Keyword

`KeywordLF`

Bases: LFBase

Labelling function that uses identifiers and keywords.

Source code in src/annotation/keyword.py

class KeywordLF(LFBase):
    """
    Labelling function that uses identifiers and keywords.
    """

    def __init__(self, taxonomy: TaxonomyBase, key: str):
        super().__init__(taxonomy)
        self.key = key

    def annotate(self, name: str, content: str) -> np.array:
        """
        Compute the probability for the file given the name and/or the content.

        :param name: Source file name
        :param content: Content of the file (usually identifiers)
        :return:
        """
        node_labels = np.zeros(len(self.taxonomy))
        for _label in self.taxonomy:
            label: KeywordLabel = _label
            intersection = list(label.keywords.intersection(Multiset(content.split())))
            intersection = Counter(intersection)
            node_labels[label.index] = sum(
                [intersection[k] * label.weights[k] for k in intersection.keys()]
            )

        norm = np.sum(node_labels)
        node_vec = node_labels / norm if norm > 0 else np.zeros(len(self.taxonomy))

        return node_vec

`annotate(name, content)`

Compute the probability for the file given the name and/or the content.

Parameters:

Name	Type	Description	Default
`name`	`str`	Source file name	required
`content`	`str`	Content of the file (usually identifiers)	required

Returns:

Type	Description
`array`

Source code in src/annotation/keyword.py

def annotate(self, name: str, content: str) -> np.array:
    """
    Compute the probability for the file given the name and/or the content.

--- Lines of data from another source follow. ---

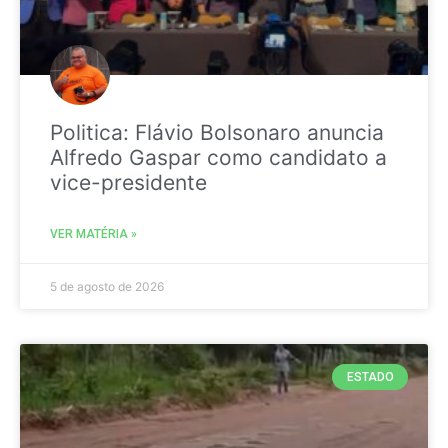
Politica: Flávio Bolsonaro anuncia
Alfredo Gaspar como candidato a
vice-presidente
VER MATÉRIA »
5 de agosto de 2026
ESTADO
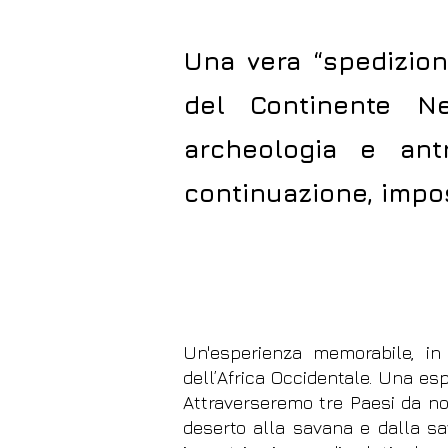
Una vera “spedizion
del Continente Ner
archeologia e ant
continuazione, impos
Un'esperienza memorabile, in 
dell’Africa Occidentale. Una esp
Attraverseremo tre Paesi da no
deserto alla savana e dalla sa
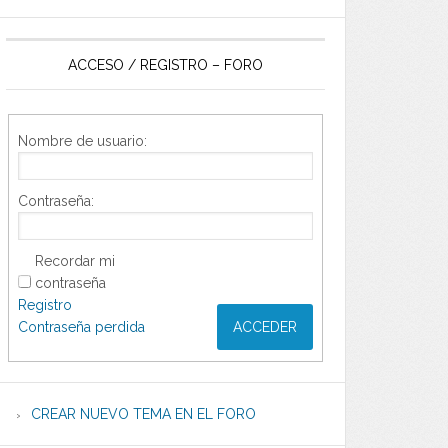
ACCESO / REGISTRO – FORO
Nombre de usuario:
Contraseña:
Recordar mi
contraseña
Registro
Contraseña perdida
ACCEDER
CREAR NUEVO TEMA EN EL FORO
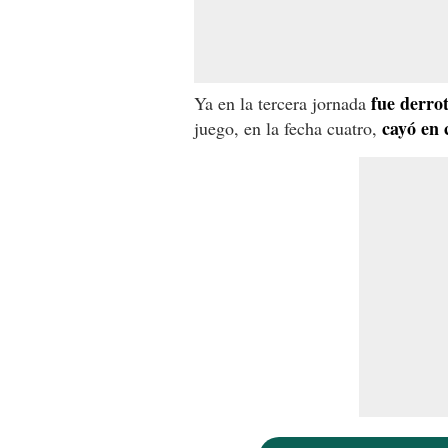
fue derro
Ya en la tercera jornada
cayó en 
juego, en la fecha cuatro,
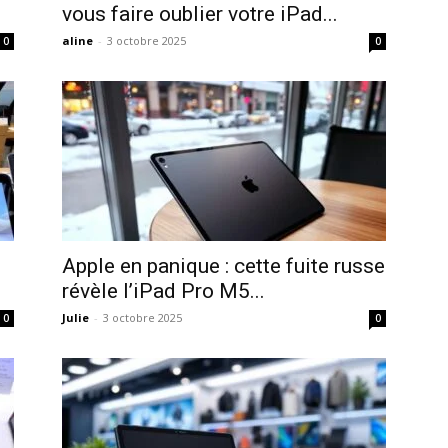
vous faire oublier votre iPad...
aline
-
3 octobre 2025
0
0
Apple en panique : cette fuite russe
révèle l’iPad Pro M5...
Julie
-
3 octobre 2025
0
0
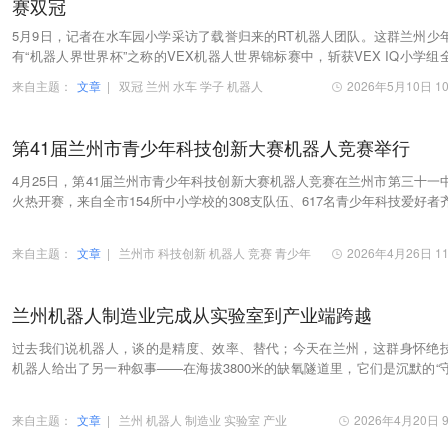
赛双冠
5月9日，记者在水车园小学采访了载誉归来的RT机器人团队。这群兰州少
有“机器人界世界杯”之称的VEX机器人世界锦标赛中，斩获VEX IQ小学组
总亚军、Math分区冠军两项重磅荣誉，展现了中…
来自主题：
文章
|
双冠
兰州
水车
学子
机器人
2026年5月10日 10
第41届兰州市青少年科技创新大赛机器人竞赛举行
4月25日，第41届兰州市青少年科技创新大赛机器人竞赛在兰州市第三十一
火热开赛，来自全市154所中小学校的308支队伍、617名青少年科技爱好者
一堂，带着亲手搭建、编程的机器人同台竞技。
来自主题：
文章
|
兰州市
科技创新
机器人
竞赛
青少年
2026年4月26日 11
兰州机器人制造业完成从实验室到产业端跨越
过去我们说机器人，谈的是精度、效率、替代；今天在兰州，这群身怀绝
机器人给出了另一种叙事——在海拔3800米的缺氧隧道里，它们是沉默的“
人”；在丝路剧场的聚光灯下，它们是与霍去病…
来自主题：
文章
|
兰州
机器人
制造业
实验室
产业
2026年4月20日 9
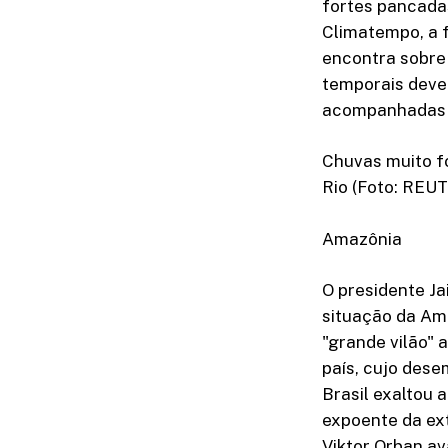
fortes pancada
Climatempo, a f
encontra sobre 
temporais devem
acompanhadas de
Chuvas muito fo
Rio (Foto: REU
Amazônia
O presidente Ja
situação da Ama
"grande vilão" 
país, cujo dese
Brasil exaltou
expoente da ext
Viktor Orban a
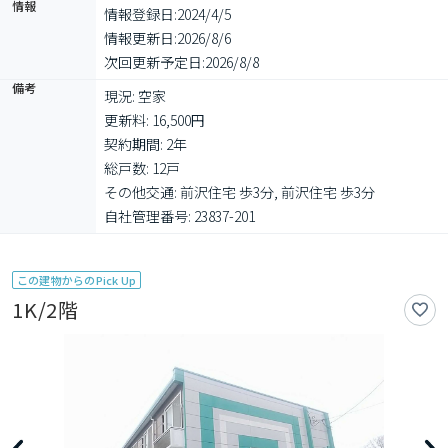
情報
情報登録日:
2024/4/5
情報更新日:
2026/8/6
次回更新予定日:
2026/8/8
備考
現況: 空家

更新料: 16,500円

契約期間: 2年

総戸数: 12戸

その他交通: 前沢住宅 歩3分, 前沢住宅 歩3分

自社管理番号: 23837-201
この建物からのPick Up
1K/2階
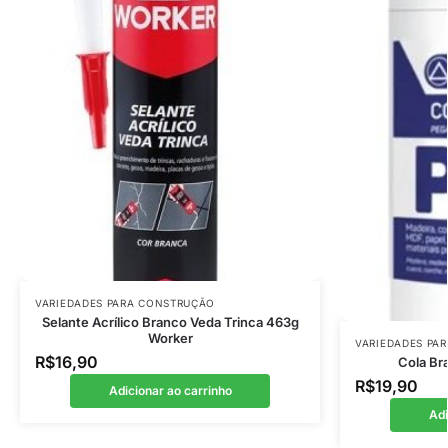
VARIEDADES PARA CONSTRUÇÃO
Selante Acrílico Branco Veda Trinca 463g
Worker
VARIEDADES PA
R$
16,90
Cola Br
R$
19,90
Adicionar ao carrinho
Adi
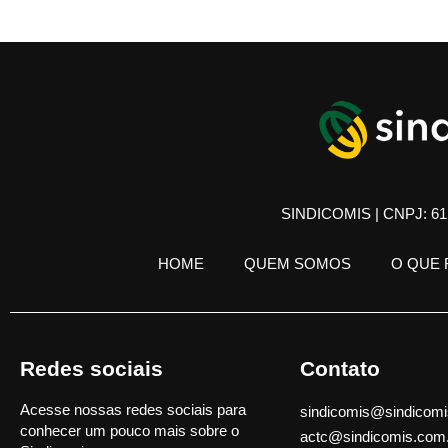
SINDICOMIS | CNPJ: 61.
HOME
QUEM SOMOS
O QUE
Redes sociais
Contato
Acesse nossas redes sociais para
sindicomis@sindicomi
conhecer um pouco mais sobre o
actc@sindicomis.com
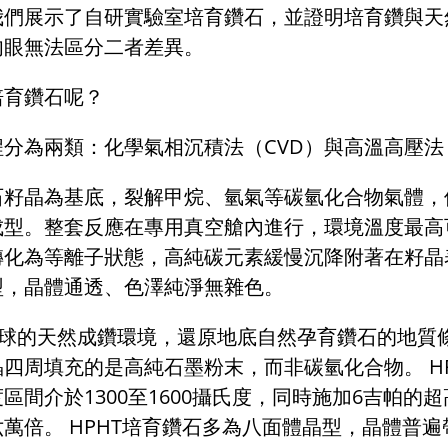
我們展示了自研實驗室培育鑽石，並證明培育鑽與天
肉眼無法區分二者差異。
培育鑽石呢？
程分為兩類：化學氣相沉積法（
CVD
）與高溫高壓法
石籽晶為基底，裂解甲烷、氫氣等碳氫化合物氣體，
成型。整套反應在專用真空艙內進行，環境溫度最高
轉化為等離子狀態，高純碳元素緩慢沉降附著在籽
型，晶體通透、色澤純淨無雜色。
球的天然成鑽環境，還原地底自然孕育鑽石的地質
四周填充的是高純石墨粉末，而非碳氫化合物。 H
度區間介於1300至1600攝氏度，同時施加6吉帕的
萬倍。 HPHT培育鑽石多為八面體晶型，晶體普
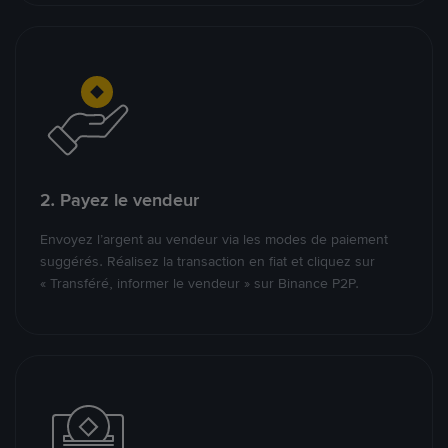
2. Payez le vendeur
Envoyez l’argent au vendeur via les modes de paiement
suggérés. Réalisez la transaction en fiat et cliquez sur
« Transféré, informer le vendeur » sur Binance P2P.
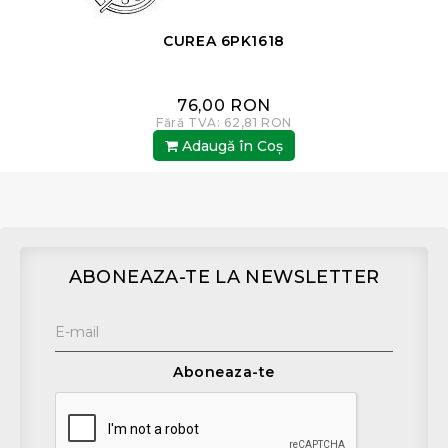
AJ
CUREA 6PK1618
76,00 RON
Fără TVA: 62,81 RON
Adaugă în Coş
ABONEAZA-TE LA NEWSLETTER
Aboneaza-te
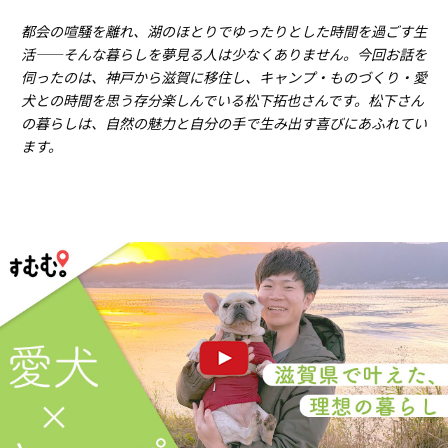
都会の喧騒を離れ、湖のほとりでゆったりとした時間を過ごす生
活――そんな暮らしを夢見る人は少なくありません。今回お話を
伺ったのは、神戸から滋賀に移住し、キャンプ・ものづくり・愛
犬との時間を思う存分楽しんでいる松下拓也さんです。松下さん
の暮らしは、自然の魅力と自分の手で生み出す喜びにあふれてい
ます。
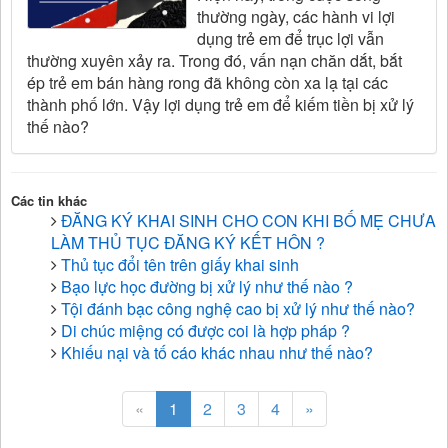
thường ngày, các hành vi lợi
dụng trẻ em để trục lợi vẫn
thường xuyên xảy ra. Trong đó, vấn nạn chăn dắt, bắt
ép trẻ em bán hàng rong đã không còn xa lạ tại các
thành phố lớn. Vậy lợi dụng trẻ em để kiếm tiền bị xử lý
thế nào?
Các tin khác
ĐĂNG KÝ KHAI SINH CHO CON KHI BỐ MẸ CHƯA
LÀM THỦ TỤC ĐĂNG KÝ KẾT HÔN ?
Thủ tục đổi tên trên giấy khai sinh
Bạo lực học đường bị xử lý như thế nào ?
Tội đánh bạc công nghệ cao bị xử lý như thế nào?
Di chúc miệng có được coi là hợp pháp ?
Khiếu nại và tố cáo khác nhau như thế nào?
«
1
2
3
4
»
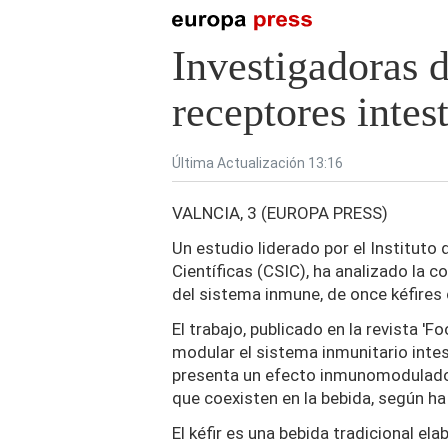
Investigadoras 
receptores intes
Última Actualización 13:16
VALNCIA, 3 (EUROPA PRESS)
Un estudio liderado por el Instituto
Científicas (CSIC), ha analizado la 
del sistema inmune, de once kéfire
El trabajo, publicado en la revista 'F
modular el sistema inmunitario intes
presenta un efecto inmunomodulador 
que coexisten en la bebida, según h
El kéfir es una bebida tradicional e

    :param name: Source file name
    :param content: Content of the file (usually identifiers)
    :return:
    """
    node_labels = np.zeros(len(self.taxonomy))
    for _label in self.taxonomy:
        label: KeywordLabel = _label
        intersection = list(label.keywords.intersection(Multiset(content.split())))
        intersection = Counter(intersection)
        node_labels[label.index] = sum(
            [intersection[k] * label.weights[k] for k in intersection.keys()]
        )

    norm = np.sum(node_labels)
    node_vec = node_labels / norm if norm > 0 else np.zeros(len(self.taxonomy))

    return node_vec